60,7 Prozent der Hamburger hegen massive Vorbehalte gegen Olympia

Es ist so einsam im Sattel seit das Pferd tot ist - Olympische Spiele in Hamburg.

Es ist so einsam im Sattel seit das Pferd tot ist – Olympische Spiele in Hamburg.

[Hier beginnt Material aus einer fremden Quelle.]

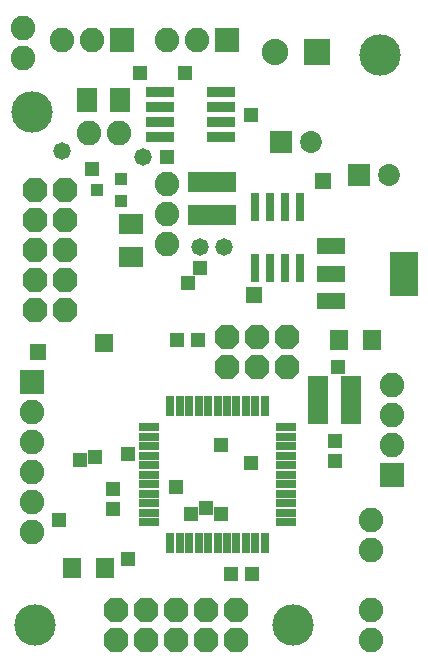
<source format=gts>
G75*
%MOIN*%
%OFA0B0*%
%FSLAX24Y24*%
%IPPOS*%
%LPD*%
%AMOC8*
5,1,8,0,0,1.08239X$1,22.5*
%
%ADD10R,0.0950X0.0320*%
%ADD11R,0.0820X0.0820*%
%ADD12C,0.0820*%
%ADD13R,0.0710X0.0789*%
%ADD14R,0.0789X0.0710*%
%ADD15C,0.0580*%
%ADD16C,0.1380*%
%ADD17OC8,0.0820*%
%ADD18R,0.0631X0.0710*%
%ADD19R,0.0880X0.0880*%
%ADD20C,0.0880*%
%ADD21R,0.0316X0.0946*%
%ADD22C,0.0730*%
%ADD23R,0.0730X0.0730*%
%ADD24R,0.0960X0.0560*%
%ADD25R,0.0946X0.1497*%
%ADD26R,0.0671X0.0277*%
%ADD27R,0.0277X0.0671*%
%ADD28R,0.0513X0.0474*%
%ADD29R,0.0474X0.0513*%
%ADD30R,0.0434X0.0395*%
%ADD31R,0.0555X0.0555*%
%ADD32R,0.0516X0.0516*%
%ADD33R,0.0476X0.0476*%
%ADD34R,0.0611X0.0611*%
D10*
X005766Y019608D03*
X005766Y020108D03*
X005766Y020608D03*
X005766Y021108D03*
X007826Y021108D03*
X007826Y020608D03*
X007826Y020108D03*
X007826Y019608D03*
D11*
X007996Y022858D03*
X004496Y022858D03*
X001496Y011458D03*
X013496Y008358D03*
D12*
X013496Y009358D03*
X013496Y010358D03*
X013496Y011358D03*
X012796Y006858D03*
X012796Y005858D03*
X012796Y003858D03*
X012796Y002858D03*
X005996Y016058D03*
X005996Y017058D03*
X005996Y018058D03*
X004396Y019758D03*
X003396Y019758D03*
X003496Y022858D03*
X002496Y022858D03*
X001196Y023258D03*
X001196Y022258D03*
X005996Y022858D03*
X006996Y022858D03*
X001496Y010458D03*
X001496Y009458D03*
X001496Y008458D03*
X001496Y007458D03*
X001496Y006458D03*
D13*
X003345Y020858D03*
X004447Y020858D03*
X011045Y011258D03*
X011045Y010458D03*
X012147Y010458D03*
X012147Y011258D03*
D14*
X007896Y017007D03*
X007896Y018109D03*
X007096Y018109D03*
X007096Y017007D03*
X004796Y016709D03*
X004796Y015607D03*
D15*
X005196Y018958D03*
X007096Y015958D03*
X007896Y015958D03*
X002496Y019158D03*
D16*
X001596Y003358D03*
X010196Y003358D03*
X001496Y020458D03*
X013096Y022358D03*
D17*
X009996Y012958D03*
X009996Y011958D03*
X008996Y011958D03*
X008996Y012958D03*
X007996Y012958D03*
X007996Y011958D03*
X008296Y003858D03*
X008296Y002858D03*
X007296Y002858D03*
X007296Y003858D03*
X006296Y003858D03*
X006296Y002858D03*
X005296Y002858D03*
X005296Y003858D03*
X004296Y003858D03*
X004296Y002858D03*
X002596Y013858D03*
X002596Y014858D03*
X002596Y015858D03*
X002596Y016858D03*
X002596Y017858D03*
X001596Y017858D03*
X001596Y016858D03*
X001596Y015858D03*
X001596Y014858D03*
X001596Y013858D03*
D18*
X002845Y005258D03*
X003947Y005258D03*
X011745Y012858D03*
X012847Y012858D03*
D19*
X010996Y022458D03*
D20*
X009618Y022458D03*
D21*
X009446Y017282D03*
X008946Y017282D03*
X009946Y017282D03*
X010446Y017282D03*
X010446Y015235D03*
X009946Y015235D03*
X009446Y015235D03*
X008946Y015235D03*
D22*
X010796Y019458D03*
X013396Y018358D03*
D23*
X012396Y018358D03*
X009796Y019458D03*
D24*
X011476Y015968D03*
X011476Y015058D03*
X011476Y014148D03*
D25*
X013916Y015058D03*
D26*
X009980Y009933D03*
X009980Y009618D03*
X009980Y009303D03*
X009980Y008988D03*
X009980Y008673D03*
X009980Y008358D03*
X009980Y008043D03*
X009980Y007728D03*
X009980Y007413D03*
X009980Y007098D03*
X009980Y006783D03*
X005413Y006783D03*
X005413Y007098D03*
X005413Y007413D03*
X005413Y007728D03*
X005413Y008043D03*
X005413Y008358D03*
X005413Y008673D03*
X005413Y008988D03*
X005413Y009303D03*
X005413Y009618D03*
X005413Y009933D03*
D27*
X006121Y010642D03*
X006436Y010642D03*
X006751Y010642D03*
X007066Y010642D03*
X007381Y010642D03*
X007696Y010642D03*
X008011Y010642D03*
X008326Y010642D03*
X008641Y010642D03*
X008956Y010642D03*
X009271Y010642D03*
X009271Y006075D03*
X008956Y006075D03*
X008641Y006075D03*
X008326Y006075D03*
X008011Y006075D03*
X007696Y006075D03*
X007381Y006075D03*
X007066Y006075D03*
X006751Y006075D03*
X006436Y006075D03*
X006121Y006075D03*
D28*
X008161Y005058D03*
X008831Y005058D03*
X007031Y012858D03*
X006361Y012858D03*
D29*
X004196Y007893D03*
X004196Y007224D03*
X011596Y008824D03*
X011596Y009493D03*
D30*
X004490Y017484D03*
X004490Y018232D03*
X003663Y017858D03*
D31*
X001696Y012458D03*
X008896Y014358D03*
X011196Y018158D03*
D32*
X011696Y011958D03*
X008796Y008758D03*
X007796Y009358D03*
X006296Y007958D03*
X007796Y007058D03*
X004696Y005558D03*
X004696Y009058D03*
X002396Y006858D03*
D33*
X003096Y008858D03*
X003596Y008958D03*
X006796Y007058D03*
X007296Y007258D03*
X006696Y014758D03*
X007096Y015258D03*
X005996Y018958D03*
X006596Y021758D03*
X005096Y021758D03*
X003496Y018558D03*
X008796Y020358D03*
D34*
X003896Y012758D03*
M02*

</source>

Folgende Zahl wollen wir euch nicht vorenthalten. Das Abendblatt hat im September eine große Umfrage gestartet und die Hamburgerinnen und Hamburger zu den großen Themen der Stadt, wie Wohnen, Flüchtlinge, Verkehr, aber auch Olympische Spiele, befragt. Die Ergebnisse sollten dann auf dem vernetzt#-Zukunftscamp 2014, das von der ZEIT-Stiftung und Kampnagel organisiert wird, präsentiert werden. Leider findet man im Netz keine detaillierte Auswertung der Befragung und auch das Abendblatt hält sich auffallend zurück. Vielleicht liegt es an folgender Zahl, die nun Hamburg 1 dokumentiert: 60,7 Prozent der Bevölkerung ist skeptisch in Bezug auf Olympische Spiele in der Hansestadt. Wow, das ist mal eine Zahl, die sich gewaschen hat! Deutlich wird, dass viele Menschen der Stadt nicht zutrauen, noch ein weiteres Großprojekt zu stemmen. Hier der Wortlaut des Kurzeinspielers:

„Die Mehrheit der Hamburger hat Vorbehalte gegen olympische Spiele in der Hansestadt. Das ist das Ergebnis einer Umfrage des Hamburger Abendblatts. Danach plädieren lediglich 39,3 Prozent uneingeschränkt für Olympia. 60,7 Prozent hegen hingegen massive Vorbehalte. Über die Hälfte der Befragtenbefürchten, dass sich Hamburg mit Großprojekten wie der Elbphilharmonie, der HafenCity, dem Bau der Neuen Mitte Altona und des A-7-Deckels übernimmt.“

Eine ähnlich geringe Zustimmung hat wohl auch eine DOSB-Umfrage ergeben, die aus diesem Grund auch nicht veröffentlicht wird. Die BILD weiß aber, dass es auch dort nur abstrakte Zustimmungsraten von 55-60 Prozent für Olympische Spiele in Hamburg und Berlin gibt. Die Grundstimmung in Bezug auf Olympische Spiele ist also in beiden Städten fragil und dabei ist die Olympische Katze noch gar nicht aus dem Sack. Im Laufe des Bewerbungsverfahrens schwinden in der Regel die Zustimmungswerte, weil den Menschen dann erst klar wird, welche Einschränkungen und welches Risiko sich konkret hinter einer Olympia-Autragung verstecken. Diese geringe Unterstützung bringt wohl auch den Präsidenten des Deutschen Olympischen Sportbundes (DOSB), Alfons Hörmann, auf die Palme: „Schwierig wird es, wenn man mit den Bürgern in der jeweiligen Stadt redet. Da bewegt sich die Zustimmung auf niedrigem Niveau.“

Der Eindruck der bleibt: Die Stadt reitet weiter einen toten Gaul: Olympia 2014 ist gestorben, der DOSB macht weiter seine Machtspielchen und will Hamburg und Berlin in künstliche Konkurrenz setzen. All dies kostet Geld, was die Steuerzahlenden berappen müssen. Wahnsinn wäre, wenn jetzt auch noch beide Städte einen teuren Bürgerentscheid aufgedrückt bekommen, nur um am Ende zu erfahren, dass die Bürgerinnen und Bürger an Elbe und Spree dankend abwinken.